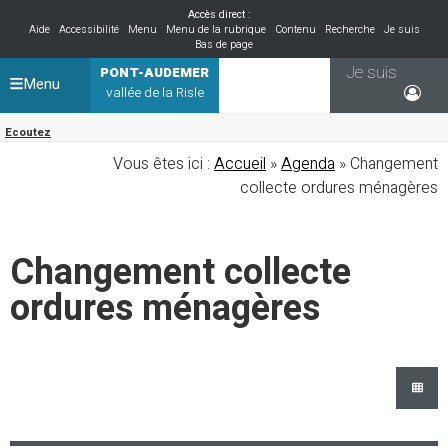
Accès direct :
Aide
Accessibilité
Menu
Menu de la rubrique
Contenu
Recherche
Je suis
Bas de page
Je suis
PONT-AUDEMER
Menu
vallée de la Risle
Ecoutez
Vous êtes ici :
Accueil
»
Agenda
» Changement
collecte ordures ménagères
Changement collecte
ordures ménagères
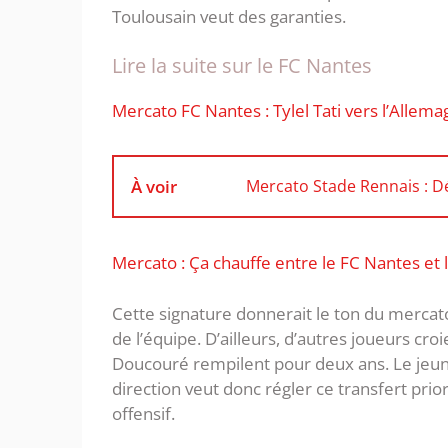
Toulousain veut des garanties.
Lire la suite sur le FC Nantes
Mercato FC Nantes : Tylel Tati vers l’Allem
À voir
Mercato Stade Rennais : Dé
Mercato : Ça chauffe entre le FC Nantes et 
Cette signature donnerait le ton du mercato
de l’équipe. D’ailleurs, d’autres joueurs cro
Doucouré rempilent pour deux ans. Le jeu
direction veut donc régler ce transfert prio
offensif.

● ● ● ● ●

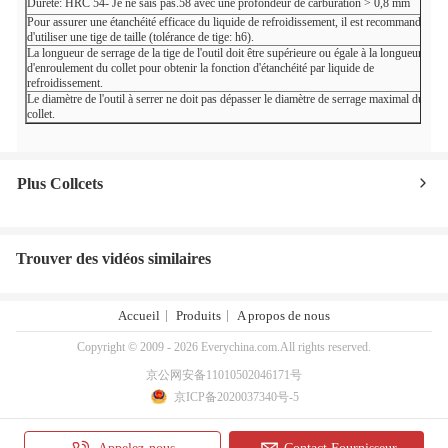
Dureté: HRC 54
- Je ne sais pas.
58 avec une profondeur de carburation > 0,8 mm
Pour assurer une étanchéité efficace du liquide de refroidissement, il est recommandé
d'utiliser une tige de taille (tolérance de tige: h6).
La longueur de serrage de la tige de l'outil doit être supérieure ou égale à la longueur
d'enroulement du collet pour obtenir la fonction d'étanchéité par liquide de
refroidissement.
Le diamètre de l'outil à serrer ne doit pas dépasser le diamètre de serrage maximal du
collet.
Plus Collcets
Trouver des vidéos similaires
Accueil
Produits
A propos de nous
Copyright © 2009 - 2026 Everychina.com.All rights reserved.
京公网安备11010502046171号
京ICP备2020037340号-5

● ● ● ● ●

**Task statement**
Work from the entries above. Set down exactly and only the lines from the line with "Accessibilité" to the line with "Lire la suite sur le FC Nantes", both included, and leave the pictures out.

**Result**
Accessibilité
Menu
Menu de la rubrique
Contenu
Recherche
Je suis
Bas de page
Je suis
PONT-AUDEMER
Menu
vallée de la Risle
Ecoutez
Vous êtes ici :
Accueil
»
Agenda
» Changement
collecte ordures ménagères
Changement collecte
ordures ménagères
Toulousain veut des garanties.
Lire la suite sur le FC Nantes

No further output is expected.